→ **Listed entries**
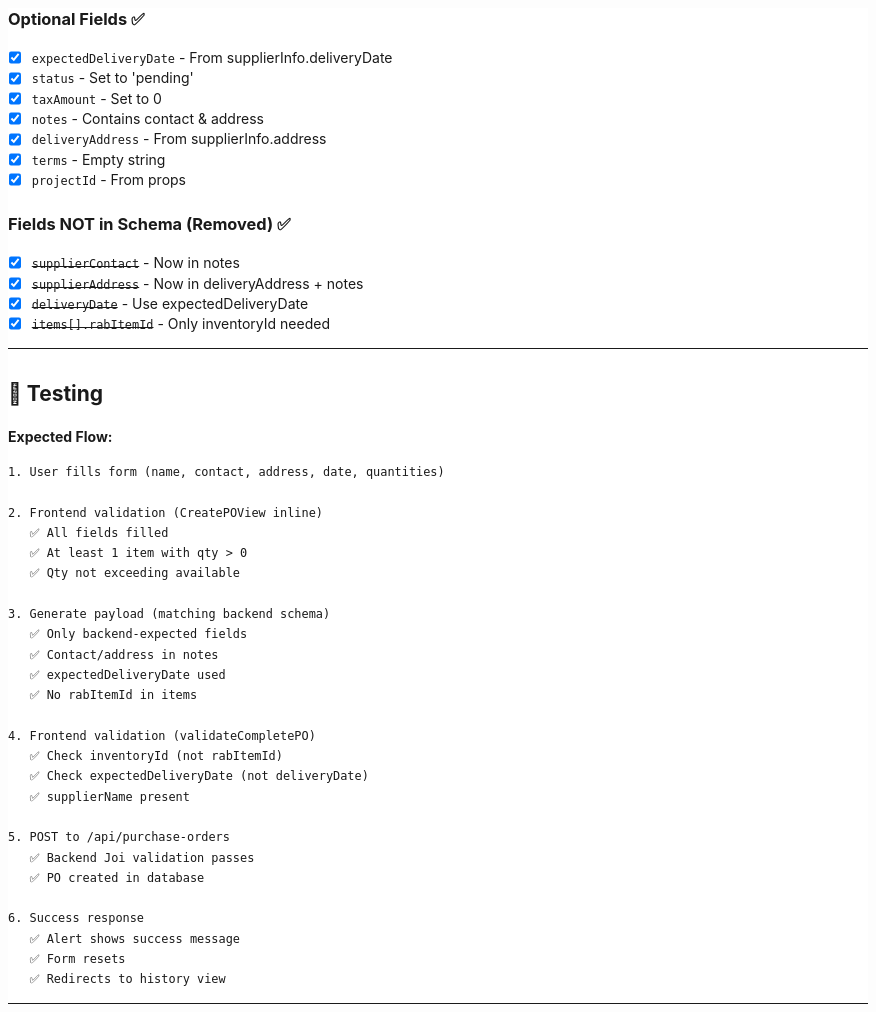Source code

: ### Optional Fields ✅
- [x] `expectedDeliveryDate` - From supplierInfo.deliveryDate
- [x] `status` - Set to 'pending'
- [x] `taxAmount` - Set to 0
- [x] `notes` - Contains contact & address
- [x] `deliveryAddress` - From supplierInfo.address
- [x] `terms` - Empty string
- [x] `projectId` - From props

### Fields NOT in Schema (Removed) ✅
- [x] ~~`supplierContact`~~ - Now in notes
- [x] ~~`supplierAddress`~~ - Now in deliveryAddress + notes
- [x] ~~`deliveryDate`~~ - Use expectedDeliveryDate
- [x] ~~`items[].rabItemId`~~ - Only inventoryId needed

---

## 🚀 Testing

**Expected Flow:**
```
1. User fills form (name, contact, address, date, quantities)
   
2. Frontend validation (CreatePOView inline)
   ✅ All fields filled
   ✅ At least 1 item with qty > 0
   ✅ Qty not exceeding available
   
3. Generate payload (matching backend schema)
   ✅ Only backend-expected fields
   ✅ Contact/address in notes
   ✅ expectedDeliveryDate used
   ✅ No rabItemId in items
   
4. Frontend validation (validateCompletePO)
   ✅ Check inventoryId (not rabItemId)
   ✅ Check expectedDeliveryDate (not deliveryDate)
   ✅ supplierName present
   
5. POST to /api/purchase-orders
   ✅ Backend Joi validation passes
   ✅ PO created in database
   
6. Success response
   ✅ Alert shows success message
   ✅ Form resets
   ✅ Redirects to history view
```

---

→ **What to work on**
Please copy the lines in the records above between the one holding "Set to 'pending'" and the one holding "- Use expectedDeliveryDate", inclusive, exactly and with no other line.

→ **Written solution**
- [x] `status` - Set to 'pending'
- [x] `taxAmount` - Set to 0
- [x] `notes` - Contains contact & address
- [x] `deliveryAddress` - From supplierInfo.address
- [x] `terms` - Empty string
- [x] `projectId` - From props

### Fields NOT in Schema (Removed) ✅
- [x] ~~`supplierContact`~~ - Now in notes
- [x] ~~`supplierAddress`~~ - Now in deliveryAddress + notes
- [x] ~~`deliveryDate`~~ - Use expectedDeliveryDate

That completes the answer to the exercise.